Stirling Mk.III EF185 HA-L, Downham Market 1943. L-London arrived on the squadron September 27th 1943 undertaking its first raid on October 7th a mining operation skippered by Sergeant Tom Webster. Of the 35 operations flown with 218 Squadron 18 were skippered by Pilot Officer Trevor Knapman RNZAF & crew. On conversion to the Avro Lancaster EF185 was transferred to No.149 (East India) Squadron were it completed a further operation before the starboard tyre burst on landing at RAF Chedburgh on September 9th 1944. The aircraft was finally SoC April 24th 1945.
A superb photo of Short Stirling EF133 HA-A seen here on a Yank aerodrome August 1944. A-Apple was the regular mount of Squadron Leader John Overton DFC “A” Flight Commander. An ex XV Squadron aircraft it arrived on the squadron December 19th 1943. The aircraft completed 30 raids with the squadron before transfer to No.149 (East India) Squadron on August 11th 1944. While with 149 the aircraft carried out 1 Air Sea Rescue flight before passed onto No.1651 CU on September 13th. The aircraft was SoC April 24th 1945.
Short Stirling Mk.I N6129 HA-X seen here in the sun July 1942. Built by Short & Harland Ltd Belfast X-X-Ray was officially part of 218 Conversion Flight. The aircraft carried out 4 operations failing to return from the attack against Hamburg on July 28th 1942 while skippered by P/O Colin McQueen Farquharson RAFVR. The crew were intercepted and shot at 02:01hrs crashing into the North Sea 3kms east of Sylt, there were no survivors.
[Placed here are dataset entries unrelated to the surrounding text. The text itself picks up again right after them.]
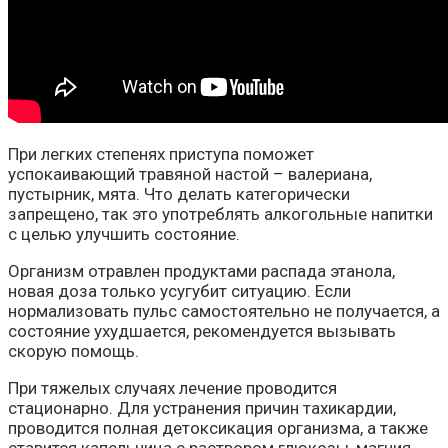
При легких степенях приступа поможет
успокаивающий травяной настой – валериана,
пустырник, мята. Что делать категорически
запрещено, так это употреблять алкогольные напитки
с целью улучшить состояние.
Организм отравлен продуктами распада этанола,
новая доза только усугубит ситуацию. Если
нормализовать пульс самостоятельно не получается, а
состояние ухудшается, рекомендуется вызывать
скорую помощь.
При тяжелых случаях лечение проводится
стационарно. Для устранения причин тахикардии,
проводится полная детоксикация организма, а также
ставится капельница с раствором глюкозы, магния,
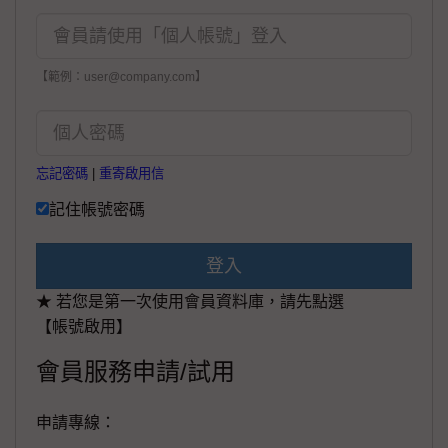
【範例：user@company.com】
忘記密碼
|
重寄啟用信
記住帳號密碼
登入
★ 若您是第一次使用會員資料庫，請先點選
【帳號啟用】
會員服務申請/試用
申請專線：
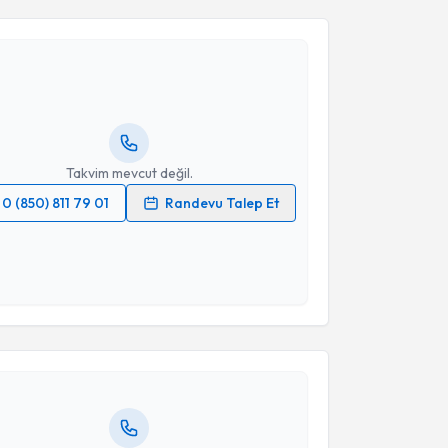
Takvim Talebini Gönder
ahşan Adviye Şahin İnan
için randevu takvimi talebi
Size bu uzmandan randevu almanız için bir takvim
ında e-posta ile bilgilendireceğiz.
resiniz
Takvim mevcut değil.
0 (850) 811 79 01
Randevu Talep Et
 verilerimin işlenmesine ilişkin
Aydınlatma Metni
'ni
 ve kişisel verilerimin belirtilen kapsamda
akvimi Talebi
esini kabul ediyorum.
Takvim Talebini Gönder
Tehran Aliyeva
için randevu takvimi talebi oluşturun.
andan randevu almanız için bir takvim
ında e-posta ile bilgilendireceğiz.
resiniz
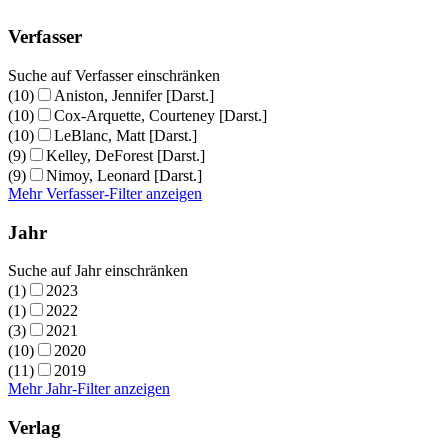
Verfasser
Suche auf Verfasser einschränken
(10)
Aniston, Jennifer [Darst.]
(10)
Cox-Arquette, Courteney [Darst.]
(10)
LeBlanc, Matt [Darst.]
(9)
Kelley, DeForest [Darst.]
(9)
Nimoy, Leonard [Darst.]
Mehr Verfasser-Filter anzeigen
Jahr
Suche auf Jahr einschränken
(1)
2023
(1)
2022
(3)
2021
(10)
2020
(11)
2019
Mehr Jahr-Filter anzeigen
Verlag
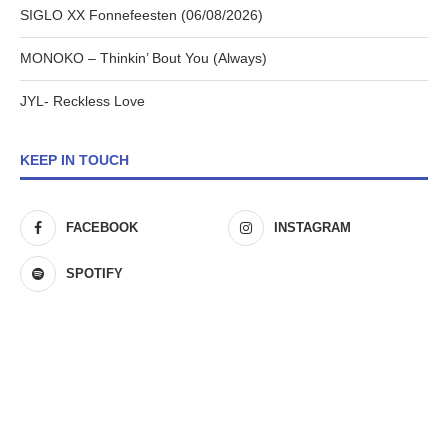
SIGLO XX Fonnefeesten (06/08/2026)
MONOKO – Thinkin’ Bout You (Always)
JYL- Reckless Love
KEEP IN TOUCH
FACEBOOK
INSTAGRAM
SPOTIFY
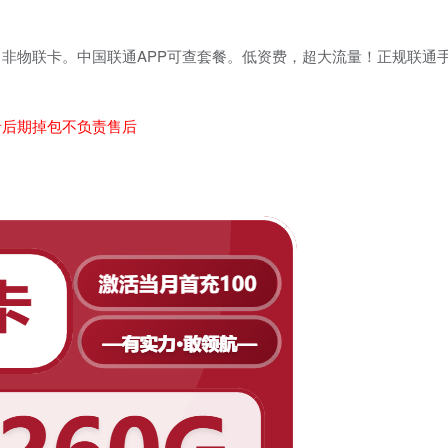
非物联卡。中国联通APP可查套餐。低资费，超大流量！正规联通
。
者后期掉包不负责售后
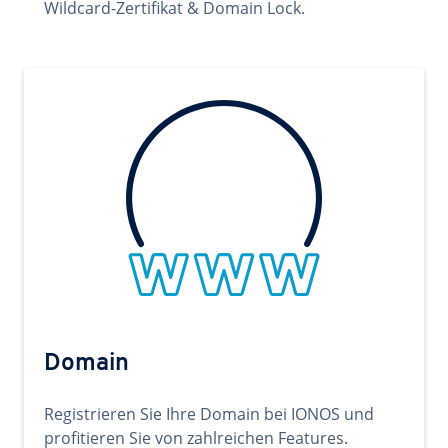
Wildcard-Zertifikat & Domain Lock.
Domain
Registrieren Sie Ihre Domain bei IONOS und
profitieren Sie von zahlreichen Features.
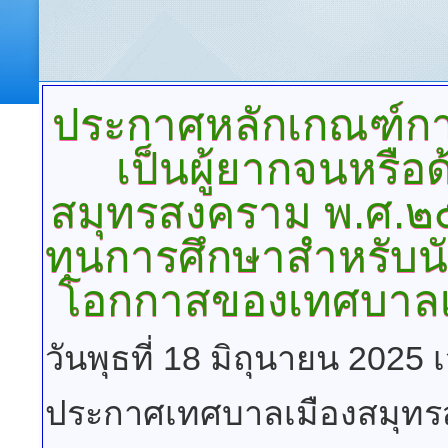
ประกาศหลักเกณฑ์การ
เป็นผู้ยากจนหรื
สมุทรสงคราม
พ.ศ.๒
ทุนการศึกษาสำหรับนัก
โอกกาสของเทศบาลเ
วันพุธที่ 18 มิถุนายน 2025 
ประกาศเทศบาลเมืองสมุท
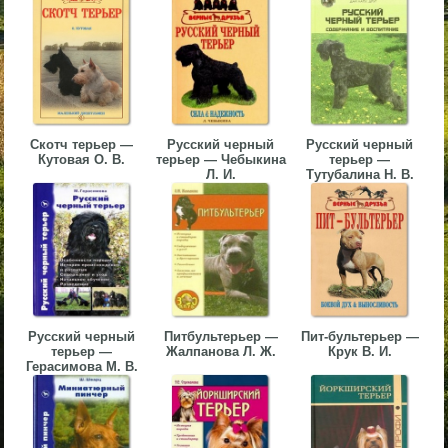
▼
▼
Скотч терьер —
Русский черный
Русский черный
Кутовая О. В.
терьер — Чебыкина
терьер —
Л. И.
Тутубалина Н. В.
▼
▼
Русский черный
Питбультерьер —
Пит-бультерьер —
терьер —
Жалпанова Л. Ж.
Крук В. И.
Герасимова М. В.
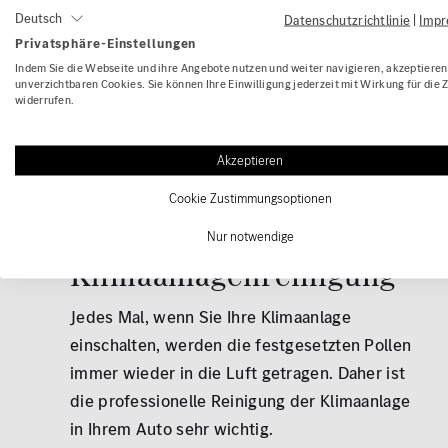
Deutsch
Datenschutzrichtlinie
|
Imp
Privatsphäre-Einstellungen
Indem Sie die Webseite und ihre Angebote nutzen und weiter navigieren, akzeptieren 
unverzichtbaren Cookies. Sie können Ihre Einwilligung jederzeit mit Wirkung für die 
widerrufen.
Akzeptieren
Cookie Zustimmungsoptionen
Nur notwendige
Klimaanlagenreinigung
Jedes Mal, wenn Sie Ihre Klimaanlage
einschalten, werden die festgesetzten Pollen
immer wieder in die Luft getragen. Daher ist
die professionelle Reinigung der Klimaanlage
in Ihrem Auto sehr wichtig.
Austin Motors Ltd built BK727 IC-S seen here with the electricians of No.623 Squadron November 1943. Formally BK727 HA-A of 218 squadron the aircraft completed 3 operations with the squadron. Transferred to No.623 Squadron on August 10th 1943, the aircraft was badly damaged by a night fighter while attacking Berlin on August 23rd 1943. It was on this operation Sergeant “Benny” Bennett the wireless operator to Flying Officer John Overton was awarded the Conspicuous Gallantry Medal. On 623 Squadrons disbandment in December 1943 BK727 was transferred to No.214 (FMS) Squadron where it carried out a number of SOE trips (including 3 skippered by No.161 (SD) piloted crews). The aircraft was SOC 24.04.1945
Austin Motors Ltd, Longbridge built Stirling Mk.III EH923 HA-E “Easy” photographed on November 16th 1943 with members of the Brazilian Mission. Group Captain H.H Downs AFC RAF Downham Market Station commander is seen talking to Col Fabio Sa Earp, Lt Col Reynaldo Joaquim de Carvalho and other members of the Brazilian Mission on a wet November day. Stirling EH923 arrived on the squadron June 6th 1943 and was initially coded HA-W completing 14 operations. Damaged while being moved on September 2nd the aircraft required repair on the station. On return to front line service on the 8th the individual code letter W was replaced with E. The aircraft carried out a further 8 operations, however the aircrafts luck run out on its 9th op when it was damaged by incendiaries dropped from above while attacking Mannheim on November 18th . Skippered by Flight Sergeant Robert Stirling RAAF the damaged aircraft was successfully flown back to RAF Downham Market where is was declared Cat Ac/FB requiring the attention of No.54MU. Although back on squadron strength in December 1943 it did not undertake and further operations. It was transferred firstly to No.1654 CU and then No.1332 CU. With a total of 292 hours 35 minute flying time EH923 was SOC June 19th 1945.